The Positives from the Crisis

If there’s one tiny positive to be taken from the times we live it’s that it has contributed to the awareness of our own cognitive biases. People are asking why our responses have been so poor. When they ask this question and we offer explanations, people really hear it. They’re listening because they are being exposed to a situation where biases have created a problem that’s hurting them and the people around them.

A related point is that all the media look at the future as “unprecedented times of uncertainty”. True, but the idea of an uncertain future and unpredictability has always been true. What is new is not uncertainty – it’s that it’s impossible to escape that fact. Suddenly, executives cannot delude themselves into thinking that they can predict the future. In quiet times, we do it all the time, as an unspoken assumption: the future is predictable, and we predict it. We build plans, set targets, reward people who achieve them and punish those who fail to do so. None of this works if we admit the future is unpredictable.
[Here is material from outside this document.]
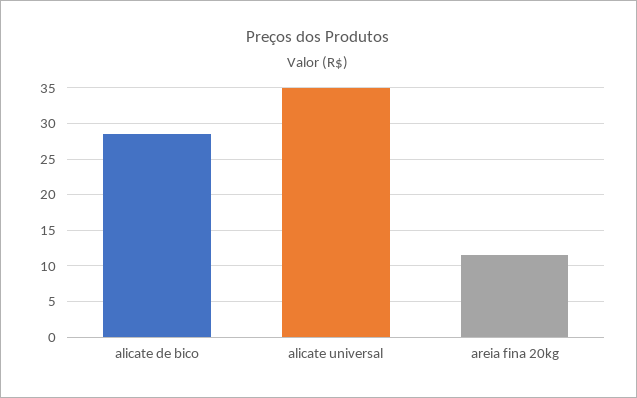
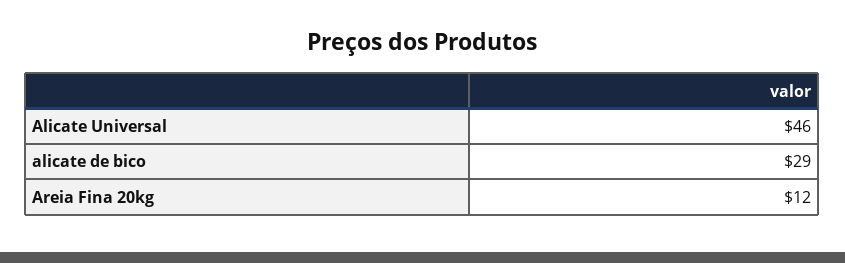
alicate universal: 35 -> 46

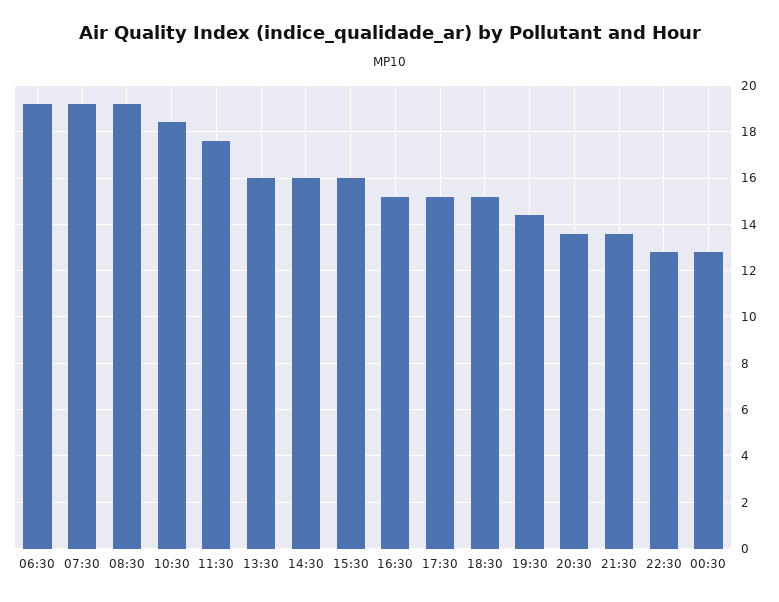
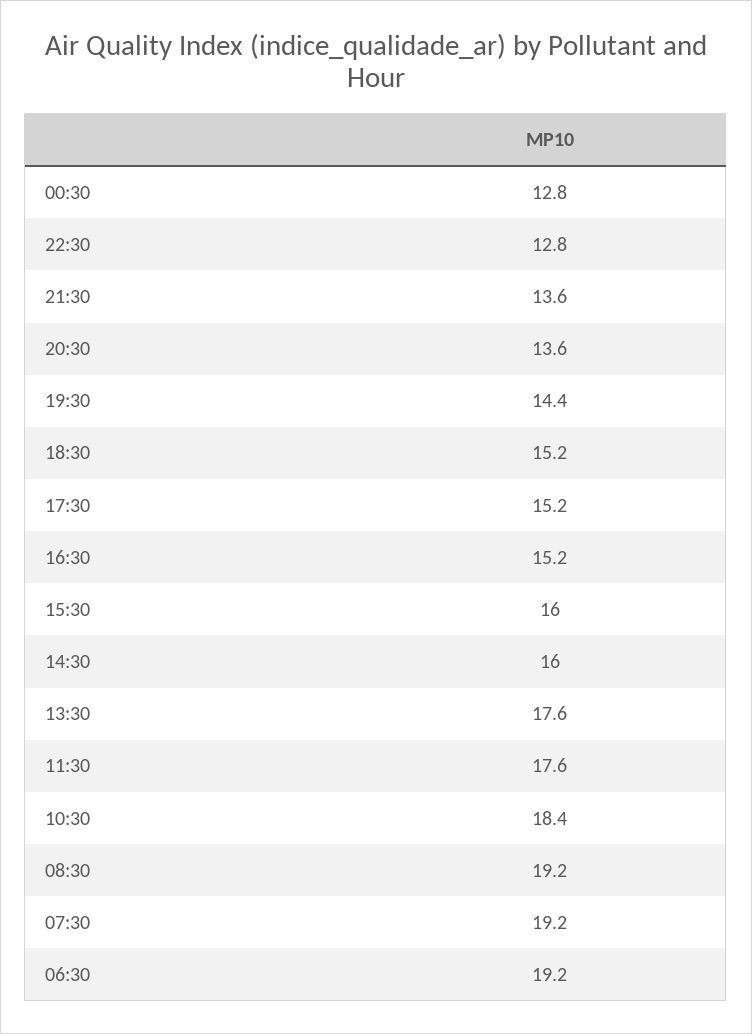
13:30: 16 -> 17.6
This is due to a combination of several cognitive biases I won’t go into here. It’s a part of life. And it’s very tempting because, cognitively speaking, it’s exhausting to keep several futures in mind. We love to simplify our vision of the world by pretending we only have one future and we make only one plan. It’s a great simplifying device. We can make plans. We can hold people accountable.

But the crisis forces us to reconsider this mindset. We have to accept uncertainty in a way we didn’t before. Therefore, we have to change our planning and decision-making processes in a way we didn’t before. To change our target-setting mechanisms, too. And all these things are very consistent with decision architecture I’m trying to propose. We’re going to see leaders who have a lot more acceptance of these principles and a lot more humility in facing their inability to predict the future, at least for a while.

Then again, I’m one of those people who believe that this crisis will end, and we will revert to our usual ways. But I could be wrong… because the future is unpredictable (laughs).